方法:我们进行了脂质组学分析,RNA-seq,qRT-PCR,和酶联免疫吸附试验,以确定索拉非尼耐药的潜在驱动因素。FLT3信号被索拉非尼或奎扎替尼抑制,通过使用拮抗剂或通过敲除抑制SPHK1。通过细胞计数试剂盒-8,PI染色,在FLT3突变和野生型AML细胞系中评估细胞生长和凋亡,和膜联蛋白-V/7AAD测定。采用蛋白质印迹和免疫荧光分析,通过使用SPHK1过表达和外源S1P的拯救实验来探索潜在的分子机制。以及S1P2,β-连环蛋白的抑制剂,PP2A,和GSK3β。异种移植鼠模型,患者样本,和公开可用的数据进行了分析,以证实我们的体外结果。
结果:我们证明长期索拉非尼治疗可上调SPHK1/1-磷酸鞘氨醇(S1P)信号传导,它又通过S1P2受体积极调节β-连环蛋白信号传导以抵消TKI介导的对FLT3突变的AML细胞的抑制。SPHK1的遗传或药理学抑制在体外有效增强了TKI介导的FLT3突变的AML细胞的增殖抑制和凋亡诱导。SPHK1敲低增强索拉非尼功效并改善AML异种移植小鼠的存活率。机械上,靶向SPHK1/S1P/S1P2信号与FLT3TKIs协同作用,通过激活蛋白磷酸酶2A(PP2A)-糖原合酶激酶3β(GSK3β)途径来抑制β-catenin活性。
结论:这些发现确立了鞘脂代谢酶SPHK1作为TKI敏感性的调节因子,并表明将SPHK1抑制与TKIs结合可能是治疗FLT3突变的AML的有效方法。

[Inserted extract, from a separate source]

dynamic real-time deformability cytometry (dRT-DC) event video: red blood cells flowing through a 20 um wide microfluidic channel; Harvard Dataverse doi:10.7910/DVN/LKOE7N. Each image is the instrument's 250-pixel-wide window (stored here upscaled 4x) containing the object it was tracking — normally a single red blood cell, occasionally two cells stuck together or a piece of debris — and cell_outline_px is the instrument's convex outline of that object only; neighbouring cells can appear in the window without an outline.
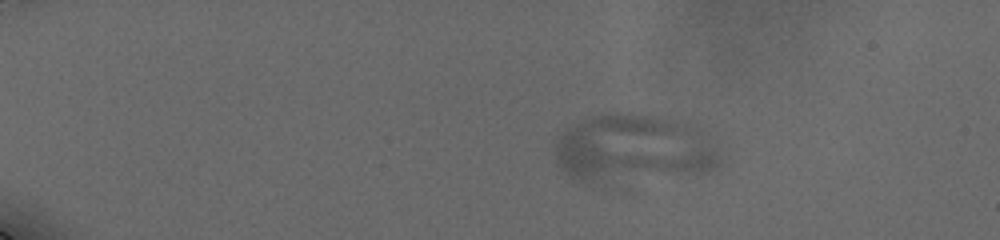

方法:我们进行了脂质组学分析,RNA-seq,qRT-PCR,和酶联免疫吸附试验,以确定索拉非尼耐药的潜在驱动因素。FLT3信号被索拉非尼或奎扎替尼抑制,通过使用拮抗剂或通过敲除抑制SPHK1。通过细胞计数试剂盒-8,PI染色,在FLT3突变和野生型AML细胞系中评估细胞生长和凋亡,和膜联蛋白-V/7AAD测定。采用蛋白质印迹和免疫荧光分析,通过使用SPHK1过表达和外源S1P的拯救实验来探索潜在的分子机制。以及S1P2,β-连环蛋白的抑制剂,PP2A,和GSK3β。异种移植鼠模型,患者样本,和公开可用的数据进行了分析,以证实我们的体外结果。

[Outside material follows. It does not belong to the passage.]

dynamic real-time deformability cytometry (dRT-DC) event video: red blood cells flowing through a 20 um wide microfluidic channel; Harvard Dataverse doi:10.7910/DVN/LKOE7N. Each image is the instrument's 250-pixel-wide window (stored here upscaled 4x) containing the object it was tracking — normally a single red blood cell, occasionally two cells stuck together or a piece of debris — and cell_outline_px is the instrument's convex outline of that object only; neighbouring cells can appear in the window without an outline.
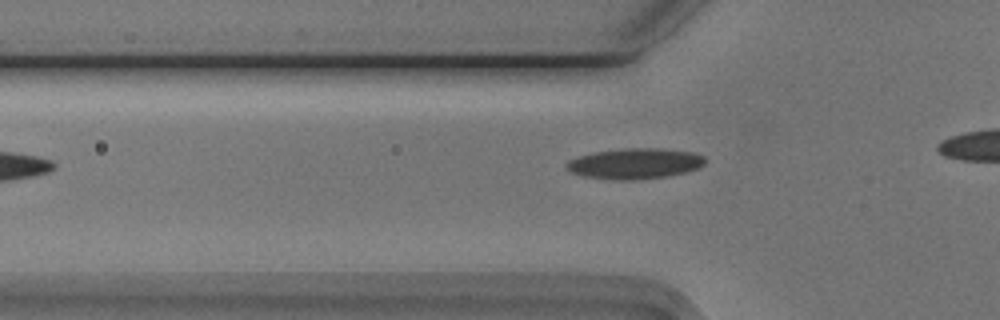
{"species": "Egyptian fruit bat (a non-hibernating species)", "species_latin": "Rousettus aegyptiacus", "temperature_condition": "cold", "stored_images_in_passage": 10, "camera_frame_rate_fps": 3000, "um_per_image_px": 0.085, "animal": {"sex": "male"}, "frame": {"image": 1, "passage_image": 4, "time_ms": 1.0, "image_size_px": [1000, 320], "cell_outline_px": [[708, 160], [700, 168], [668, 176], [632, 180], [616, 180], [584, 176], [572, 172], [564, 168], [564, 164], [568, 160], [580, 156], [596, 152], [624, 148], [660, 148], [692, 152], [704, 156]], "centroid_in_image_um": [53.98, 13.9], "position_along_channel_um": 71.8, "area_um2": 24.8}}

结果:我们证明长期索拉非尼治疗可上调SPHK1/1-磷酸鞘氨醇(S1P)信号传导,它又通过S1P2受体积极调节β-连环蛋白信号传导以抵消TKI介导的对FLT3突变的AML细胞的抑制。SPHK1的遗传或药理学抑制在体外有效增强了TKI介导的FLT3突变的AML细胞的增殖抑制和凋亡诱导。SPHK1敲低增强索拉非尼功效并改善AML异种移植小鼠的存活率。机械上,靶向SPHK1/S1P/S1P2信号与FLT3TKIs协同作用,通过激活蛋白磷酸酶2A(PP2A)-糖原合酶激酶3β(GSK3β)途径来抑制β-catenin活性。
结论:这些发现确立了鞘脂代谢酶SPHK1作为TKI敏感性的调节因子,并表明将SPHK1抑制与TKIs结合可能是治疗FLT3突变的AML的有效方法。